Prospective longitudinal study of thromboelastography and standard hemostatic laboratory tests in healthy women during normal pregnancy.
ABSTRACT Hemostatic disorders are common in obstetric complications. Thromboelastography (TEG®) simultaneously measures coagulation and fibrinolysis within 10 to 20 minutes. Our primary aim in this prospective longitudinal study was to obtain knowledge about physiological changes in TEG® variables during normal pregnancy and 8 weeks postpartum. The secondary aims were to compare TEG® variables during pregnancy with TEG® variables 8 weeks postpartum and gestational weeks 10 to 15 and to correlate TEG® variables to standard laboratory analyses.
Blood samples were collected from 45 healthy pregnant women at gestational weeks 10 to 15, 20 to 22, 28 to 30, and 38 to 40, and at 8 weeks postpartum. The following TEG® analyses were performed: time until start of clotting (TEG®-R), time until 20-mm clot firmness (TEG®-K), angle of clotting (TEG®-Angle), maximum amplitude (TEG®-MA), and lysis after 30 minutes (TEG®-LY30). Activated partial thromboplastin time, prothrombin time, soluble fibrin, antithrombin, D-dimer, and platelet count were analyzed.

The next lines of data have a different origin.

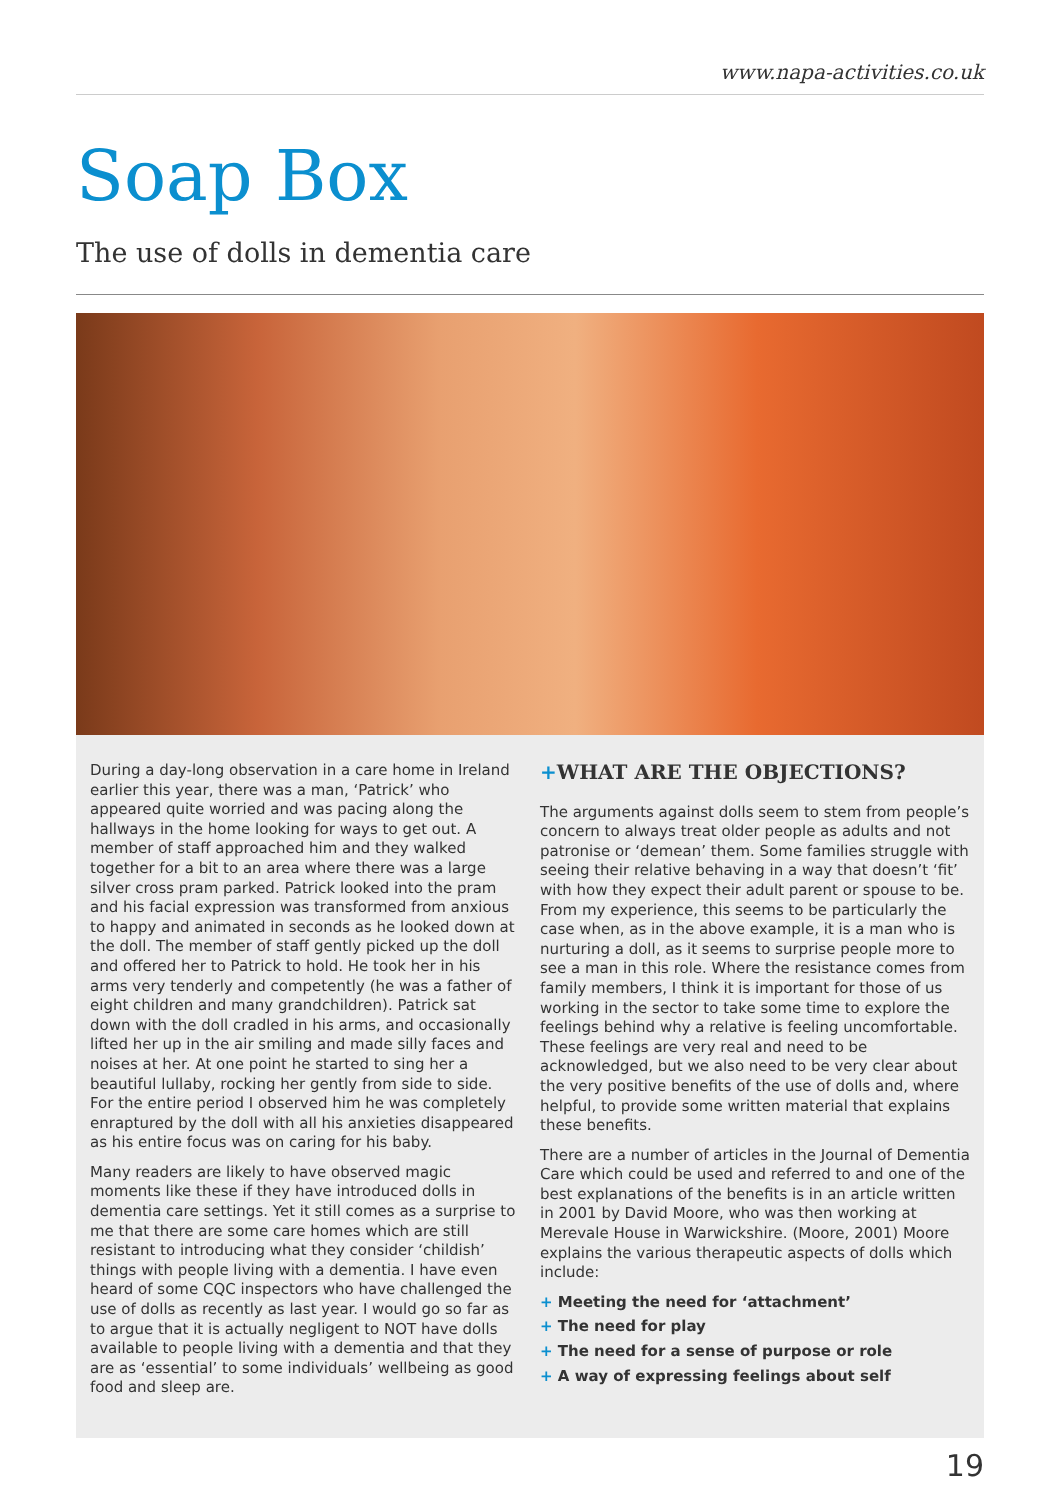www.napa-activities.co.uk
Soap Box
The use of dolls in dementia care
During a day-long observation in a care home in Ireland earlier this year, there was a man, ‘Patrick’ who appeared quite worried and was pacing along the hallways in the home looking for ways to get out. A member of staff approached him and they walked together for a bit to an area where there was a large silver cross pram parked. Patrick looked into the pram and his facial expression was transformed from anxious to happy and animated in seconds as he looked down at the doll. The member of staff gently picked up the doll and offered her to Patrick to hold. He took her in his arms very tenderly and competently (he was a father of eight children and many grandchildren). Patrick sat down with the doll cradled in his arms, and occasionally lifted her up in the air smiling and made silly faces and noises at her. At one point he started to sing her a beautiful lullaby, rocking her gently from side to side. For the entire period I observed him he was completely enraptured by the doll with all his anxieties disappeared as his entire focus was on caring for his baby.
Many readers are likely to have observed magic moments like these if they have introduced dolls in dementia care settings. Yet it still comes as a surprise to me that there are some care homes which are still resistant to introducing what they consider ‘childish’ things with people living with a dementia. I have even heard of some CQC inspectors who have challenged the use of dolls as recently as last year. I would go so far as to argue that it is actually negligent to NOT have dolls available to people living with a dementia and that they are as ‘essential’ to some individuals’ wellbeing as good food and sleep are.
+WHAT ARE THE OBJECTIONS?
The arguments against dolls seem to stem from people’s concern to always treat older people as adults and not patronise or ‘demean’ them. Some families struggle with seeing their relative behaving in a way that doesn’t ‘fit’ with how they expect their adult parent or spouse to be. From my experience, this seems to be particularly the case when, as in the above example, it is a man who is nurturing a doll, as it seems to surprise people more to see a man in this role. Where the resistance comes from family members, I think it is important for those of us working in the sector to take some time to explore the feelings behind why a relative is feeling uncomfortable. These feelings are very real and need to be acknowledged, but we also need to be very clear about the very positive benefits of the use of dolls and, where helpful, to provide some written material that explains these benefits.
There are a number of articles in the Journal of Dementia Care which could be used and referred to and one of the best explanations of the benefits is in an article written in 2001 by David Moore, who was then working at Merevale House in Warwickshire. (Moore, 2001) Moore explains the various therapeutic aspects of dolls which include:
+ Meeting the need for ‘attachment’
+ The need for play
+ The need for a sense of purpose or role
+ A way of expressing feelings about self
19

Compared to 8 weeks postpartum TEG®-R was at least 0.9 minutes shorter (upper limit 99% confidence intervals) until gestational weeks 28 to 30 and the mean reduction varied between 23%-26%. TEG®-K was at least 0.1 minutes shorter throughout pregnancy and the mean reduction varied between 18%-35%. TEG®-Angle was at least 2.5 degrees greater during pregnancy and the mean increase varied between 12%-20%. TEG®-MA was also at least 0.4 mm greater during pregnancy and the mean increase varied between 6%-8%. TEG®-LY30 was at least 0.03% lower during gestational weeks 28 to 30 and 38 to 40 and the mean reduction varied between 67%-73%. The routine coagulation laboratory values were within normal pregnant limits. There were no or weak correlations between TEG® and the laboratory variables.
TEG® demonstrates increased coagulability and decreased fibrinolysis during pregnancy. There was a faster initiation of hemostasis, with a minor increase in clot strength. Fibrinolysis decreased during late pregnancy. Alternative cutoff limits for TEG® variables may be required during pregnancy. Standard hemostatic laboratory tests were as expected during pregnancy. Future studies are needed to ascertain whether viscoelastic methods are preferable to standard hemostatic tests for the diagnosis of coagulopathy during obstetric hemorrhage.